Two weeks ago, I was at work. I thought I saw him while I was on my 30 minute break. When I got home, I messaged him on MySpace and asked if it was him. It was. He said that he was looking for me but he didn't see me. I'm assuming he didn't ask for me. I called him a dumbass for not asking if I was there. He left me a comment on MySpace saying that I don't call him anymore...and I told him that he doesn't call either. But, we both agreed that we had to hang out soon. I wish I had just gone up to the guy who I thought was him. It's sad that I was the last comment on his profile before everything happened.
I was in Vegas when it all happened. I had no idea. It's weird that I was planning on calling him to hang out sometime that next week. No one saw it coming. No one expected it to happen to him.
I was in Laguna Beach when he moved on. I had no idea until I left the dinner party. I had no idea that my life was going to change. Esthela texted me with an urgent message. "Have you heard?" "Yeah." I responded. Arnell glanced and noticed my lifeless eyes glaring at him. "I got the message from someone but I had no idea that it was like that." Esthela hesitated, "He was declared braindead today. It's not looking good."
I stopped breathing. I stopped moving.
Arnell asked me what was wrong. "I didn't tell you, but Oscar is in the hospital and he's in a coma. Esthela just told me that he's been legally declared braindead."
That was the weirdest drive to my brother's house. I cried while Arnell held my hand tight. I couldn't tell my brother. I guess I was still in denial about it.
Today, I called the hospital for visiting hours. The receptionist had told me that he was no longer registered. I knew what that meant. I wish I had the chance to see him one last time.
He was 18 years old. In fact, he turned 18 just under 2 months ago. He was my friend from Pac Sun and we were the best team to work when it was the two of us. I wasn't close to any other of the guys at the store...just him. I remember our talks about everything. He was so open minded and opinionated. I remember our "throw downs" and our dance battles...and our impromptu Tagalog lessons.
I guess life isn't meant to be fair. Why didn't the idiot who rear ended him at 85 miles per hour at least get injured? He fled the scene and hasn't been found yet. No. I guess life isn't meant to be fair at all.

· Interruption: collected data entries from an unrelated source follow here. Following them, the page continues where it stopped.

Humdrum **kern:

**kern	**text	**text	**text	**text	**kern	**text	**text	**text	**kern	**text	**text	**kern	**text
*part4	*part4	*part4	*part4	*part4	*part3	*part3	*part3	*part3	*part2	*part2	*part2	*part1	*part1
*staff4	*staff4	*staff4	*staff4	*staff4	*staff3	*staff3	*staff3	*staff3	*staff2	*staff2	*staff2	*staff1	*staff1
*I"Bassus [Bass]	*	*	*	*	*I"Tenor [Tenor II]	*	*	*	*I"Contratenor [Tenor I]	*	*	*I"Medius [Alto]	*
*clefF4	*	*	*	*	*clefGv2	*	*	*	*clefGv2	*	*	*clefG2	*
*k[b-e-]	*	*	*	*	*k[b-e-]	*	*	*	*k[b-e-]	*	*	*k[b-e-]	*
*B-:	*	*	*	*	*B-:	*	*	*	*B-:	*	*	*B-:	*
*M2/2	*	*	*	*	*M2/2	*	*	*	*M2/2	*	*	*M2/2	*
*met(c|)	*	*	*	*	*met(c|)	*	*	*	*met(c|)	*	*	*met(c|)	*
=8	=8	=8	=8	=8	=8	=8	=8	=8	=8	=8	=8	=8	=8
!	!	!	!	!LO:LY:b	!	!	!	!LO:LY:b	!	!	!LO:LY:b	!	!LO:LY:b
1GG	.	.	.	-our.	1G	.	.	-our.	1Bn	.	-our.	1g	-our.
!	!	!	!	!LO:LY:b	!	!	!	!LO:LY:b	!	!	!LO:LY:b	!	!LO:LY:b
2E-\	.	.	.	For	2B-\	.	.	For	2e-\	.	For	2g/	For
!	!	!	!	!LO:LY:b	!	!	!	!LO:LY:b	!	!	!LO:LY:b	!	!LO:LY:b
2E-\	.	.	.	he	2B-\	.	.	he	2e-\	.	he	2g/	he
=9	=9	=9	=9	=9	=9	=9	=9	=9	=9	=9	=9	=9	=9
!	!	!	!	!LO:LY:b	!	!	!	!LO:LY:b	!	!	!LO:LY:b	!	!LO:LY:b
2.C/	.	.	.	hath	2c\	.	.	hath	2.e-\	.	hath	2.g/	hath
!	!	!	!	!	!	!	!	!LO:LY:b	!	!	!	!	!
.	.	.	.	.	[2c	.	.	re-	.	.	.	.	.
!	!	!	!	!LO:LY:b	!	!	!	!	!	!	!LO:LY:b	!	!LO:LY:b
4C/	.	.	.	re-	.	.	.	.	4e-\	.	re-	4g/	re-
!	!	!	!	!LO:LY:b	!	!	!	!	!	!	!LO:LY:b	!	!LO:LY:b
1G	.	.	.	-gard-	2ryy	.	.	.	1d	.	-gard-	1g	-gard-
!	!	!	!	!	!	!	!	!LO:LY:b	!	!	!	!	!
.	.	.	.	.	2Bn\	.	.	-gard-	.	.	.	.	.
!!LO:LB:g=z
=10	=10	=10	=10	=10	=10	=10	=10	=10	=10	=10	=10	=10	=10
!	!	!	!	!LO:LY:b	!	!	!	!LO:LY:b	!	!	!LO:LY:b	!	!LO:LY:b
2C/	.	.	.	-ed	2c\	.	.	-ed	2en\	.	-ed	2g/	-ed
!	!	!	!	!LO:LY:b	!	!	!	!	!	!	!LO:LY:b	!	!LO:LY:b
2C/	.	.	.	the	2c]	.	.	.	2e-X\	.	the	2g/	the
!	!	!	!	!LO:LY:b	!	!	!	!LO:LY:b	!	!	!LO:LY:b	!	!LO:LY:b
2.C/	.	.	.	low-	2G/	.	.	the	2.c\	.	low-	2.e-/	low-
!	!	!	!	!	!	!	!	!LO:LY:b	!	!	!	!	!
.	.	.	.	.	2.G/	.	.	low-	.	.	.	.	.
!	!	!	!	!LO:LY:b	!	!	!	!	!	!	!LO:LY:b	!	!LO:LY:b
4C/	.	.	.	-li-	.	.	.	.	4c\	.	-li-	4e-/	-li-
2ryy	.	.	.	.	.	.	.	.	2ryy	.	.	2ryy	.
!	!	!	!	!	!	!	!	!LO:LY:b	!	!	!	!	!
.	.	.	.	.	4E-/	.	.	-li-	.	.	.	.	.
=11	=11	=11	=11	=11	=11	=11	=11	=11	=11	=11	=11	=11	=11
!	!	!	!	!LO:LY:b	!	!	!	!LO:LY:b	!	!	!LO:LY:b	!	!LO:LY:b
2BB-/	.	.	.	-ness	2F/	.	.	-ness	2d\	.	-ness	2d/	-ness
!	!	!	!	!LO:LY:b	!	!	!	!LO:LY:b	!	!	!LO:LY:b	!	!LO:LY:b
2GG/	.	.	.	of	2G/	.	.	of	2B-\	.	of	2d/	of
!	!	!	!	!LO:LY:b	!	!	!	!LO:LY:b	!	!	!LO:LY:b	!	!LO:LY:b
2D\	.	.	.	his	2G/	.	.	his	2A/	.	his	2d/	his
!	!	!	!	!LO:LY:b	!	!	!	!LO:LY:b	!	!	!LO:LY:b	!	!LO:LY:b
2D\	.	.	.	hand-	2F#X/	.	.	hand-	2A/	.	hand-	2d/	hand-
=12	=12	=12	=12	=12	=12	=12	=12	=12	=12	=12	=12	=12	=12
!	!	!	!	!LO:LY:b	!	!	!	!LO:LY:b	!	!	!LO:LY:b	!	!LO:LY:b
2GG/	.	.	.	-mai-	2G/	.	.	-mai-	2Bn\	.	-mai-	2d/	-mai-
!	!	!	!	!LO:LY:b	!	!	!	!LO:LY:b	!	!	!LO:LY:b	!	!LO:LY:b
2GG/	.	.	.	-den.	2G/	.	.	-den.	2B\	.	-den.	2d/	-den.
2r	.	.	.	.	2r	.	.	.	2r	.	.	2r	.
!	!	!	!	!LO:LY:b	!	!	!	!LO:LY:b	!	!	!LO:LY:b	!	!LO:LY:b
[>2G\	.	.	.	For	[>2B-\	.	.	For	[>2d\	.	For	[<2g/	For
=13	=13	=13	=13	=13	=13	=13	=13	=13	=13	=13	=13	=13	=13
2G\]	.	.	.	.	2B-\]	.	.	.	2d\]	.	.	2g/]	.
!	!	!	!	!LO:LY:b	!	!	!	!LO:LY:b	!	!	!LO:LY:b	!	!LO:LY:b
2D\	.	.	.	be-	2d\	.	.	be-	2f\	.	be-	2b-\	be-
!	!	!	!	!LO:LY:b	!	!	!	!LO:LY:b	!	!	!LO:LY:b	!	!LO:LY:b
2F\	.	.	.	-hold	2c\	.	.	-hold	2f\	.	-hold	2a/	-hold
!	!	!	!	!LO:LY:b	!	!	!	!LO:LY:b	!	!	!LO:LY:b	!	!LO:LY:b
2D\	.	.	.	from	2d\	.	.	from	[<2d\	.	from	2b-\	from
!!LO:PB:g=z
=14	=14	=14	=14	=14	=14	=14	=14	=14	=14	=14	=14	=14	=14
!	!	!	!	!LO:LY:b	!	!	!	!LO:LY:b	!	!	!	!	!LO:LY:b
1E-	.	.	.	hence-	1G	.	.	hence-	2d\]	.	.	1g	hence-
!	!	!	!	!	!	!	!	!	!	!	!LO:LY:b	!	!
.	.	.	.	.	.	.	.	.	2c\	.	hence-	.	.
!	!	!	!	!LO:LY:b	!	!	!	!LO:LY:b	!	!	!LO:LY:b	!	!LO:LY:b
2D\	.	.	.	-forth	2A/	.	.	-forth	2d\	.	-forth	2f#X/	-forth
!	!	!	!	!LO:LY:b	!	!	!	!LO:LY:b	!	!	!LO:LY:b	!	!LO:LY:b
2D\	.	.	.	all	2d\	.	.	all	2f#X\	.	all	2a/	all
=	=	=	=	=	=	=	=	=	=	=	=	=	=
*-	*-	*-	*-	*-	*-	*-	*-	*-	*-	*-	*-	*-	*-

It was his time to go. It was his turn to complete his cycle. None of us wanted him to go. He didn't deserve to die this way. No one does.
October 4, 1987 - November 24, 2005

A beloved son, brother, friend, and companion...
Thank you for everything. I love you. I'll never forget you.
Rest in peace.
I learned that friendships, both broken and strong are important. My experiences with others only mold who I am. I cannot deny the mistakes I have made nor should I glamourize the triumphs I have achieved. I am who I am. One person always makes a difference. Oscar was proof of that.
I am motivated to repair the ties I had cut and strengthen those who are already close to me. I learned that real friends do not come and go. They were always there to begin with. I lost a friend and I lost the opportunity to be a better friend. In a way I feel like I took him for granted.
Life really is an interesting concept. We live for nothing else but to die. We live for OURSELVES and no one else. Life is what we make of it...
... and life is what we take from it.